И тогда вспоминалось все обидное, что с ним случилось за его долгую, полную горечи жизнь – как неотступные венские кредиторы гонялись за ним по всей Европе и как надменно улыбнулся ему Мендельсон, когда «Тангейзера» освистали в Париже. Но чаще всего из глубин памяти выплывали строки из недавно пересланного ему каким-то доброжелателем письма директора Берлинской оперы: «Вы, я надеюсь не ослепли настолько, чтобы не заметить провала в Байройте и провала в Лондоне, где публика толпой бежала вон из зала во время исполнения отрывков из Кольца Нибелунгов?» Публика бежала толпой, а толпа как бежала, публикой? Тоже мне, ценители музыки!»

После этих слов шел небольшой пробел и какой-то невнятный рисунок, – то ли чей-то профиль, то ли силуэт летящей птицы, перечеркнутый косой решеткой. Под рисунком – загибающаяся книзу размашистая черта, а под ней – тоже размашистый абзац:

«Интересно, когда они принесут мне, наконец, дневники Козимы? Что-то они стали лениться и хуже выполнять мои приказы. Может быть, стоит объявить голодовку? То-то они забегают! Кто бы мог подумать, что даже в тюрьме есть свои положительные моменты? Ведь иногда трудно понять, кто от кого больше зависит – они от меня или я от них. Тогда в глубине души начинает шевелиться подленькая мыслишка: а стоит ли суетиться и искать пути бегства? Не проще ли спокойно догнить в этом комфортабельном бетонном мешке, упражняя свой ум необъятным простором чтения и интеллектуальных игр? Конечно, порой бывает одиноко, но разве когда-нибудь я мог найти себе более интересного собеседника, чем я сам?»

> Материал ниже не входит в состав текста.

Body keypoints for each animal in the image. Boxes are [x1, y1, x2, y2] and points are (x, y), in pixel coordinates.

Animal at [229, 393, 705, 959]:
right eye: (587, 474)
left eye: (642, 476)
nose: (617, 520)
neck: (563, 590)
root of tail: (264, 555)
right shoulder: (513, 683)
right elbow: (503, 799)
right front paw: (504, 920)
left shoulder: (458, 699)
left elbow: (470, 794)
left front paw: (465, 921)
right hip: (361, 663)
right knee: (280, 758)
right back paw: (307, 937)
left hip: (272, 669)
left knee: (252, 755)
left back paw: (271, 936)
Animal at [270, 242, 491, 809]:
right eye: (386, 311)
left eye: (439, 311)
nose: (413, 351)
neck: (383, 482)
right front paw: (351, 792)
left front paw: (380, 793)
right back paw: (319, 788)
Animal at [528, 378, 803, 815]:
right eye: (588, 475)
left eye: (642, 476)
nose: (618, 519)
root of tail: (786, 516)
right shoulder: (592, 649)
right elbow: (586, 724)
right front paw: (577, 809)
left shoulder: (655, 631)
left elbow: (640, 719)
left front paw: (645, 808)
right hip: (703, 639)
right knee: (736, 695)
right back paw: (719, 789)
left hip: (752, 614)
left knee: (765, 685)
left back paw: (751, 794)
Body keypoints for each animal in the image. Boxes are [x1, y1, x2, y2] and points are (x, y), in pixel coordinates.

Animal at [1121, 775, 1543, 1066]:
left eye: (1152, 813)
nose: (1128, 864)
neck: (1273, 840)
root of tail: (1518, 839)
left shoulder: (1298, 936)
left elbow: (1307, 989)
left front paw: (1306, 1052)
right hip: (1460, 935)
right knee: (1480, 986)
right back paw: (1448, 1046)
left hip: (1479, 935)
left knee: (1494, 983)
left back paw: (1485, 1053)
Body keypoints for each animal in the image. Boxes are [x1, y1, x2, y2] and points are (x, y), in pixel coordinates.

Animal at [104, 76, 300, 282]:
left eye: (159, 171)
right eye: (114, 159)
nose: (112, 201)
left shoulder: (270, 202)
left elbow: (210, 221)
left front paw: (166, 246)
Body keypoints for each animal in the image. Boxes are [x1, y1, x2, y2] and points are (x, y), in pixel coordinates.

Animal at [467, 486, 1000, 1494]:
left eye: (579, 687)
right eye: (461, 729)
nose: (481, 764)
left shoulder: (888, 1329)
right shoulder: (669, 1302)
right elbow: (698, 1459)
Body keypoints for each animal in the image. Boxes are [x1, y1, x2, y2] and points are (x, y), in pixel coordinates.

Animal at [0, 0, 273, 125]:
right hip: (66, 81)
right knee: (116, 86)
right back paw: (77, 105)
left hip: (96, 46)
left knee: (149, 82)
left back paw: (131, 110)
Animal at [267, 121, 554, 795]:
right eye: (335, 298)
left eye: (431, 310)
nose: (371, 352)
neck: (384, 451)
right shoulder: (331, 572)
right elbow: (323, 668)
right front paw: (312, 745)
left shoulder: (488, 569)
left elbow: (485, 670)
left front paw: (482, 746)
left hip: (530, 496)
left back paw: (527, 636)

Абзац отчеркивала снизу еще одна размашистая черта, а под ней опять шел текст, очень плотный, – плотней, чем предыдущий. Ури уже приноровился к шифровке, и чтение пошло легче; однако прежде, чем приступить к дальнейшей расшифровке, он расправил затекшие ноги и глянул на часы. Еще не было пяти, а читальный зал откроют только в девять. Хоть во рту пересохло и глаза начали уставать, сюжет в дневнике развивался гораздо увлекательней, чем Ури мог предположить. Ури постепенно проникался истинным, а не спровоцированным ревностью интересом к своему отталкивающему и притягательному сопернику. Впрочем, мог ли он назвать Карла своим соперником? Ведь их пути и в жизни, и в душе Инге даже не пересекались? Ури снял кроссовки, принес еще один стул, положил на него ноги в носках и погрузился в полный неожиданностей мир, созданный чужой, очень чуждой, фантазией.